**** Record extracts

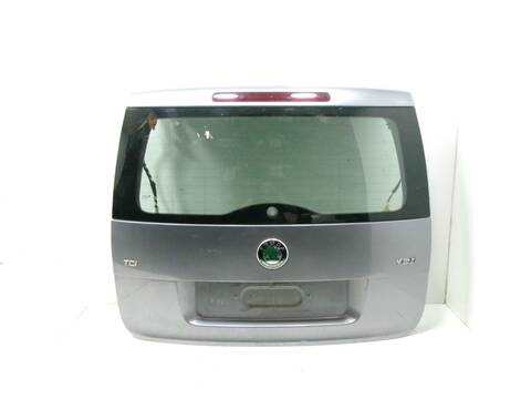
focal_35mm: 28
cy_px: 200
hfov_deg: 63.4
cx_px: 266
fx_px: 430
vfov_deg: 49.7
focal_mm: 5.1
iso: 1600
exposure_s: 1/80
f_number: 3.9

********

Exercise: Return the lines of the data above in full and exactly, with no pictures.

Output below:
focal_35mm: 28
cy_px: 200
hfov_deg: 63.4
cx_px: 266
fx_px: 430
vfov_deg: 49.7
focal_mm: 5.1
iso: 1600
exposure_s: 1/80
f_number: 3.9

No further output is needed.